Robots have dozens of subsystems with complex interactions. Cars do too, but the “engine light” analogy oversimplifies. The comparison is too weak to support the specific conclusion.
These fallacies presuppose what they’re trying to prove or assume something not in evidence.
The conclusion is assumed in the premises (circular reasoning).
“This firmware is reliable because it was written by our most reliable programmer.”
How do we know the programmer is reliable? Presumably because they write reliable firmware. The argument goes in a circle.
Subtler form in debugging:
“The estimator is wrong because the sensorbar data is bad. How do we know the sensorbar data is bad? Because the estimator shows the wrong position.”
This is circular — each claim depends on the other. You need independent evidence.
Presenting only two options when more exist.
“Either we ship the firmware now with known bugs, or we delay the entire project by 6 months.”
Other options: ship with a partial fix now and patch later; ship to a subset of robots; fix only the critical bugs and defer the minor ones.
In debugging:
“The problem is either hardware or software.”
What about firmware? Configuration? Environment? Network? Power supply? The real world rarely has only two options.
Asking a question that presupposes something unproven.
“Why did the firmware update break the system?”
This presupposes that the firmware update did break the system. If that hasn’t been established, the question is loaded. Better: “Did the firmware update affect system behavior? If so, how?”

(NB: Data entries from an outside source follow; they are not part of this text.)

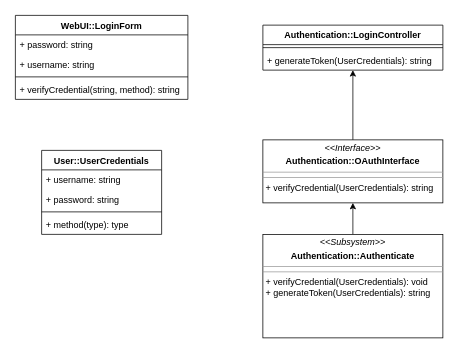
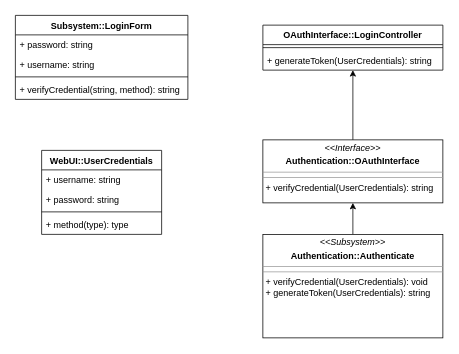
  <mxCell id="0" />
  <mxCell id="1" parent="0" />
- <mxCell id="2" value="WebUI::LoginForm" style="swimlane;fontStyle=1;align=center;verticalAlign=top;childLayout=stackLayout;horizontal=1;startSize=26;horizontalStack=0;resizeParent=1;resizeParentMax=0;resizeLast=0;collapsible=1;marginBottom=0;" vertex="1" parent="1"><mxGeometry x="20" y="20" width="230" height="112" as="geometry" /></mxCell>
+ <mxCell id="2" value="Subsystem::LoginForm" style="swimlane;fontStyle=1;align=center;verticalAlign=top;childLayout=stackLayout;horizontal=1;startSize=26;horizontalStack=0;resizeParent=1;resizeParentMax=0;resizeLast=0;collapsible=1;marginBottom=0;" vertex="1" parent="1"><mxGeometry x="20" y="20" width="230" height="112" as="geometry" /></mxCell>
  <mxCell id="3" value="+ password: string" style="text;strokeColor=none;fillColor=none;align=left;verticalAlign=top;spacingLeft=4;spacingRight=4;overflow=hidden;rotatable=0;points=[[0,0.5],[1,0.5]];portConstraint=eastwest;" vertex="1" parent="2"><mxGeometry y="26" width="230" height="26" as="geometry" /></mxCell>
  <mxCell id="4" value="+ username: string" style="text;strokeColor=none;fillColor=none;align=left;verticalAlign=top;spacingLeft=4;spacingRight=4;overflow=hidden;rotatable=0;points=[[0,0.5],[1,0.5]];portConstraint=eastwest;" vertex="1" parent="2"><mxGeometry y="52" width="230" height="26" as="geometry" /></mxCell>
  <mxCell id="5" value="" style="line;strokeWidth=1;fillColor=none;align=left;verticalAlign=middle;spacingTop=-1;spacingLeft=3;spacingRight=3;rotatable=0;labelPosition=right;points=[];portConstraint=eastwest;strokeColor=inherit;" vertex="1" parent="2"><mxGeometry y="78" width="230" height="8" as="geometry" /></mxCell>
  <mxCell id="6" value="+ verifyCredential(string, method): string" style="text;strokeColor=none;fillColor=none;align=left;verticalAlign=top;spacingLeft=4;spacingRight=4;overflow=hidden;rotatable=0;points=[[0,0.5],[1,0.5]];portConstraint=eastwest;" vertex="1" parent="2"><mxGeometry y="86" width="230" height="26" as="geometry" /></mxCell>
- <mxCell id="7" value="User::UserCredentials" style="swimlane;fontStyle=1;align=center;verticalAlign=top;childLayout=stackLayout;horizontal=1;startSize=26;horizontalStack=0;resizeParent=1;resizeParentMax=0;resizeLast=0;collapsible=1;marginBottom=0;" vertex="1" parent="1"><mxGeometry x="55" y="200" width="160" height="112" as="geometry" /></mxCell>
+ <mxCell id="7" value="WebUI::UserCredentials" style="swimlane;fontStyle=1;align=center;verticalAlign=top;childLayout=stackLayout;horizontal=1;startSize=26;horizontalStack=0;resizeParent=1;resizeParentMax=0;resizeLast=0;collapsible=1;marginBottom=0;" vertex="1" parent="1"><mxGeometry x="55" y="200" width="160" height="112" as="geometry" /></mxCell>
  <mxCell id="8" value="+ username: string" style="text;strokeColor=none;fillColor=none;align=left;verticalAlign=top;spacingLeft=4;spacingRight=4;overflow=hidden;rotatable=0;points=[[0,0.5],[1,0.5]];portConstraint=eastwest;" vertex="1" parent="7"><mxGeometry y="26" width="160" height="26" as="geometry" /></mxCell>
  <mxCell id="9" value="+ password: string" style="text;strokeColor=none;fillColor=none;align=left;verticalAlign=top;spacingLeft=4;spacingRight=4;overflow=hidden;rotatable=0;points=[[0,0.5],[1,0.5]];portConstraint=eastwest;" vertex="1" parent="7"><mxGeometry y="52" width="160" height="26" as="geometry" /></mxCell>
  <mxCell id="10" value="" style="line;strokeWidth=1;fillColor=none;align=left;verticalAlign=middle;spacingTop=-1;spacingLeft=3;spacingRight=3;rotatable=0;labelPosition=right;points=[];portConstraint=eastwest;strokeColor=inherit;" vertex="1" parent="7"><mxGeometry y="78" width="160" height="8" as="geometry" /></mxCell>
  <mxCell id="11" value="+ method(type): type" style="text;strokeColor=none;fillColor=none;align=left;verticalAlign=top;spacingLeft=4;spacingRight=4;overflow=hidden;rotatable=0;points=[[0,0.5],[1,0.5]];portConstraint=eastwest;" vertex="1" parent="7"><mxGeometry y="86" width="160" height="26" as="geometry" /></mxCell>
- <mxCell id="12" value="Authentication::LoginController" style="swimlane;fontStyle=1;align=center;verticalAlign=top;childLayout=stackLayout;horizontal=1;startSize=26;horizontalStack=0;resizeParent=1;resizeParentMax=0;resizeLast=0;collapsible=1;marginBottom=0;" vertex="1" parent="1"><mxGeometry x="350" y="33" width="240" height="60" as="geometry" /></mxCell>
+ <mxCell id="12" value="OAuthInterface::LoginController" style="swimlane;fontStyle=1;align=center;verticalAlign=top;childLayout=stackLayout;horizontal=1;startSize=26;horizontalStack=0;resizeParent=1;resizeParentMax=0;resizeLast=0;collapsible=1;marginBottom=0;" vertex="1" parent="1"><mxGeometry x="350" y="33" width="240" height="60" as="geometry" /></mxCell>
  <mxCell id="13" value="" style="line;strokeWidth=1;fillColor=none;align=left;verticalAlign=middle;spacingTop=-1;spacingLeft=3;spacingRight=3;rotatable=0;labelPosition=right;points=[];portConstraint=eastwest;strokeColor=inherit;" vertex="1" parent="12"><mxGeometry y="26" width="240" height="8" as="geometry" /></mxCell>
  <mxCell id="14" value="+ generateToken(UserCredentials): string" style="text;strokeColor=none;fillColor=none;align=left;verticalAlign=top;spacingLeft=4;spacingRight=4;overflow=hidden;rotatable=0;points=[[0,0.5],[1,0.5]];portConstraint=eastwest;" vertex="1" parent="12"><mxGeometry y="34" width="240" height="26" as="geometry" /></mxCell>
  <mxCell id="15" style="edgeStyle=orthogonalEdgeStyle;rounded=0;orthogonalLoop=1;jettySize=auto;html=1;exitX=0.5;exitY=0;exitDx=0;exitDy=0;" edge="1" parent="1" source="16" target="12"><mxGeometry relative="1" as="geometry" /></mxCell>
  <mxCell id="16" value="&lt;p style=&quot;margin:0px;margin-top:4px;text-align:center;&quot;&gt;&lt;i&gt;&amp;lt;&amp;lt;Interface&amp;gt;&amp;gt;&lt;/i&gt;&lt;b&gt;&lt;br&gt;&lt;/b&gt;&lt;/p&gt;&lt;p style=&quot;margin:0px;margin-top:4px;text-align:center;&quot;&gt;&lt;b&gt;Authentication::OAuthInterface&lt;/b&gt;&lt;br&gt;&lt;/p&gt;&lt;hr size=&quot;1&quot;&gt;&lt;hr size=&quot;1&quot;&gt;&lt;p style=&quot;margin:0px;margin-left:4px;&quot;&gt;+ verifyCredential(UserCredentials): string&lt;br&gt;&lt;/p&gt;" style="verticalAlign=top;align=left;overflow=fill;fontSize=12;fontFamily=Helvetica;html=1;" vertex="1" parent="1"><mxGeometry x="350" y="186" width="240" height="84" as="geometry" /></mxCell>
  <mxCell id="17" style="edgeStyle=orthogonalEdgeStyle;rounded=0;orthogonalLoop=1;jettySize=auto;html=1;exitX=0.5;exitY=0;exitDx=0;exitDy=0;" edge="1" parent="1" source="18" target="16"><mxGeometry relative="1" as="geometry" /></mxCell>
  <mxCell id="18" value="&lt;p style=&quot;margin:0px;margin-top:4px;text-align:center;&quot;&gt;&lt;i&gt;&amp;lt;&amp;lt;Subsystem&amp;gt;&amp;gt;&lt;/i&gt;&lt;/p&gt;&lt;p style=&quot;margin:0px;margin-top:4px;text-align:center;&quot;&gt;&lt;b&gt;Authentication::Authenticate&lt;/b&gt;&lt;br&gt;&lt;/p&gt;&lt;hr size=&quot;1&quot;&gt;&lt;hr size=&quot;1&quot;&gt;&lt;p style=&quot;margin:0px;margin-left:4px;&quot;&gt;+ verifyCredential(UserCredentials): void&lt;br&gt;&lt;/p&gt;&lt;p style=&quot;margin:0px;margin-left:4px;&quot;&gt;+ generateToken(UserCredentials): string&lt;br&gt;&lt;/p&gt;" style="verticalAlign=top;align=left;overflow=fill;fontSize=12;fontFamily=Helvetica;html=1;" vertex="1" parent="1"><mxGeometry x="350" y="312" width="240" height="138" as="geometry" /></mxCell>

Ignoring evidence that counts against the conclusion.
“Firmware v1.24 is fully tested — it passed all 200 unit tests.”
This suppresses the fact that there are no integration tests, no hardware-in-the-loop tests, and three known edge cases that unit tests don’t cover.

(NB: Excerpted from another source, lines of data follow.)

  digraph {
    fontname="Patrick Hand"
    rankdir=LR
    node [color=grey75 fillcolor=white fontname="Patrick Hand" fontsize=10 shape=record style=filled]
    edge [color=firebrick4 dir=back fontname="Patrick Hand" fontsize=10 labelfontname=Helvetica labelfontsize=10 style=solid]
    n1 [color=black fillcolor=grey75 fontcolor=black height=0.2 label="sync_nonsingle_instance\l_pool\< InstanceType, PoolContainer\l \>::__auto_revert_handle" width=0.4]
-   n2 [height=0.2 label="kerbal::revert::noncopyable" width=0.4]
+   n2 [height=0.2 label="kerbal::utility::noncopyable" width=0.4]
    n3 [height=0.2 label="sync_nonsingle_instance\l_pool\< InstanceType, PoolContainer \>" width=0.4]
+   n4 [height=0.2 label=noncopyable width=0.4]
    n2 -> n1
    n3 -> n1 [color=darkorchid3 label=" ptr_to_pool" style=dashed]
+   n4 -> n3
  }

In RCA reports: Always include negative results and ruled-out hypotheses, not just the evidence that supports your conclusion.
Using a word with two different meanings in the same argument.
“The sensorbar gives us a good reading. A good reading is important for education. Therefore, the sensorbar is important for education.”
“Reading” means different things in the two premises. This is an extreme example, but subtler equivocations happen:
“The system is stable — it hasn’t crashed in 24 hours. Since it’s stable, we can increase the gain.”
“Stable” in the first sentence means “hasn’t crashed” (operational stability). “Stable” in the second means “control-theoretic stability” (bounded output for bounded input). These are different properties.
Ambiguous sentence structure leads to wrong conclusions.
“The engineer told the manager that he needed to update the firmware.”
Who needs to update the firmware — the engineer or the manager? The sentence structure is ambiguous.
Composition: Assuming what’s true of the parts is true of the whole.
“Each component in the system works perfectly. Therefore, the system works perfectly.”
Integration bugs exist precisely because this fallacy is false. Components can work individually but fail when combined.
Division: Assuming what’s true of the whole is true of each part.
“The fleet has a 99.9% uptime rate. Therefore, each robot has 99.9% uptime.”
The fleet average can mask individual robots with much lower uptime.
| Fallacy | Pattern | Engineering Example |
|---|---|---|
| Ad Hominem | “You’re wrong because of who you are” | “Junior devs don’t understand the codebase” |
| Straw Man | “You said X (distorted)” | “So you want us to stop all development?” |
| False Cause | “A then B, so A caused B” | “Deployed Monday, crashed Tuesday” |
| Hasty Generalization | “N=2, so it’s universal” | “Two robots passed, fix works everywhere” |
| Appeal to Ignorance | “Not proven false → true” | “No bugs found → bug-free” |
| False Dichotomy | “Only two options” | “Ship buggy or delay 6 months” |
| Begging the Question | “Conclusion in premise” | “It’s reliable because the reliable dev wrote it” |
| Composition | “Parts true → whole true” | “Each module works → system works” |
| Equivocation | “Same word, different meaning” | “‘Stable’ = no crashes vs. control theory” |
| Suppressed Evidence | “Ignore contrary data” | “Passed unit tests (no integration tests)” |